"Oh, so much. I really love it. I believe I should like to live here. If we find Pepé shall we come back, do you think?"

"I don't know, darling. It is all so vague, so uncertain; who can tell? We shall, of course, go wherever our search leads us."

"I should not mind seeing other large cities in Spain, but I should like to come back, too. One can live very cheaply. Rodrigo pointed out nice little houses with gardens and all sorts of things which could be rented for forty dollars a year. Think of that. A maid who could cook well might be had for five or six dollars a month he told me. Imagine how wonderfully we could get along on our income."

Mrs. Beltrán smiled at the girl's enthusiasm. "You haven't seen the home of your mother's people," she said. "One can live cheaply in England, too, if one knows how."

"But this is so unique, so unlike any other place, and England is more like our own country."

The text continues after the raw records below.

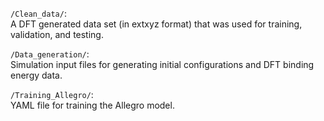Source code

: `/Clean_data/`: <br> 
A DFT generated data set (in extxyz format) that was used for training, validation, and testing. 

`/Data_generation/`: <br> 
Simulation input files for generating initial configurations and DFT binding energy data.

`/Training_Allegro/`: <br>
YAML file for training the Allegro model.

"Don't you like your own country?"

"Oh, yes, I do, but variety is pleasant. Is it my own country, by the way? I was born in Mexico of English and Spanish parents, was educated in the United States, and here I am neither one thing nor another."

"When you marry you will be of the same nationality as your husband; that is the law."

"Oh, is it? How strange. Are you a Spaniard, then?"

"No, a widow has a right to resume her own nationality if she makes the claim within a year, so I became an English woman."